Phototherapie - Es werde Licht!

Ob Johann Wolfgang v. Goethe auf dem Sterbebett tatsächlich "Mer Licht!" gefordert hat, bleibt weiterhin ungeklärt. Klar ist aber, dass natürliches Licht für unser tägliches Leben unverzichtbar ist. Es bestimmt unseren Biorhythmus und sorgt unter anderem dafür, dass über die Einstrahlung auf die Haut Vitamin D gebildet werden. Mehr noch: Sonnenlicht und künstliches Licht werden in der Medizin auch zur Behandlung von Krankheiten eingesetzt.

Sonne und mehr

Zu den medizinischen Behandlungen mit Licht gehören die Phototherapie und die Heliotherapie. Die Phototherapie arbeitet mit künstlichen Lichtquellen wie UV- oder Weißlicht-Lampen, die Heliotherapie nutzt das natürliche Sonnenlicht. In der Medizin unterscheidet man die folgenden phototherapeutischen Anwendungsgebiete:

  • Infrarot-Licht: Wärmestrahlung bei rheumatischen Erkrankungen oder chronischen Entzündungen (z. B. Entzündungen der Nasennebenhöhlen)
  • Weißes Licht: Bestrahlungen bei Schlafstörungen und Winterdepressionen (SAD)
  • UV-Strahlung: Hauterkrankungen wie Neurodermitis, Schuppenflechte oder Akne, Gelbsucht bei Neugeborenen.

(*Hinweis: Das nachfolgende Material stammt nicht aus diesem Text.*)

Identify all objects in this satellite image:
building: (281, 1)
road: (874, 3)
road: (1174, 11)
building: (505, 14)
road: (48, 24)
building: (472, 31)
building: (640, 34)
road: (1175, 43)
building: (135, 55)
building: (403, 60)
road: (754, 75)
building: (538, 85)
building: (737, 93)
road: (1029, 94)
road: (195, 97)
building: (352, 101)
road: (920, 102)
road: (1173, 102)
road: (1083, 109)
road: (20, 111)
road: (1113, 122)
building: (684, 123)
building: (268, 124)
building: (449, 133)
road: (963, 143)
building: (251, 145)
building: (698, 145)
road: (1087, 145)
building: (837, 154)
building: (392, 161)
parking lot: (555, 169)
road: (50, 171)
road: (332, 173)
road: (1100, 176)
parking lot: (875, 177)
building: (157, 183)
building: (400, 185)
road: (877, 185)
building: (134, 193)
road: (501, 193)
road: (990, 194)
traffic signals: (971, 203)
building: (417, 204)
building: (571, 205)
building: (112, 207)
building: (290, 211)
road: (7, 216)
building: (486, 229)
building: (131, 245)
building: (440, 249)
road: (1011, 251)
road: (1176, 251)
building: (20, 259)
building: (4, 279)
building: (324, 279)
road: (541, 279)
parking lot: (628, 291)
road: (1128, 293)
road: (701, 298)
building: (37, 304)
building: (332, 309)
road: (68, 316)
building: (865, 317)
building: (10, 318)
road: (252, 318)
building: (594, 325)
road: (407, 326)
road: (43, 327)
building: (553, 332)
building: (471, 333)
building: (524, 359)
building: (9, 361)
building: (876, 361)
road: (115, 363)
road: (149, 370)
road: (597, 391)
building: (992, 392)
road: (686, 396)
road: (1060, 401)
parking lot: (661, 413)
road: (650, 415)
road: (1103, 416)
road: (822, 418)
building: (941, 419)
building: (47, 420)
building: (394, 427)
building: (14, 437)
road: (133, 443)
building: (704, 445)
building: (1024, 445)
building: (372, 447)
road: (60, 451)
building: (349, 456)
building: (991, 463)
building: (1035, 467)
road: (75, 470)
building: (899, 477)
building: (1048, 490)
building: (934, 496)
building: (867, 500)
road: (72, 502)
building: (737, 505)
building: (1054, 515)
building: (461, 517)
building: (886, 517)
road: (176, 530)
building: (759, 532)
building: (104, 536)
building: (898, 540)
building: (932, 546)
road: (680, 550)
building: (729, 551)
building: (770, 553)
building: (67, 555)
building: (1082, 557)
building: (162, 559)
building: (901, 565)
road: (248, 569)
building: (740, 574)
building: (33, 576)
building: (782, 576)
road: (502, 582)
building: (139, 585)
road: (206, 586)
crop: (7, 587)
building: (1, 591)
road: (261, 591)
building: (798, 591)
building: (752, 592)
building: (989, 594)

Die verschiedenen Lichtformen wirken ganz unterschiedlich auf den Körper. Infrarot-Licht wirkt vor allem über Wärme. Sie steigert die Durchblutung, entspannt die Muskeln und lindert Schmerzen – daher werden Infrarot-Lampen bei Muskelverspannungen, rheumatischen Symptomen oder auch bei Erkrankungen der Nebenhöhlen eingesetzt.

UV-Licht wirkt direkt auf die Haut. Eine Bestrahlung kann das Immunsystem in den oberen Hautschichten beruhigen. Das ist vor allem bei allergischen Erkrankungen wie Neurodermitis wichtig, da sie auf einem überaktiven Immunsystem beruhen. Auch entzündliche Hauterkrankungen können dadurch abgemildert werden. Bei Schuppenflechte wirkt die Strahlung wachstumshemmend und kann so die vermehrte Bildung und Abschuppung der Hautzellen stoppen.

In der Kinderheilkunde wird UV-Licht gegen die Gelbsucht bei Neugeborenen eingesetzt. Bei der Umstellung auf die eigene, kindliche Blutproduktion nach der Abnabelung von der Mutter zerfallen die mütterlichen Blutkörperchen. Die Hämoglobin-Abbauprodukte können zunächst nur in geringen Mengen über die Niere ausgeschieden werden und würden das Kind schädigen, wenn sie im Körper blieben. Bei der UV-Bestrahlung zerfällt der Farbstoff dann in gut lösliche Bestandteile, die komplett über den Urin ausgeschieden werden können.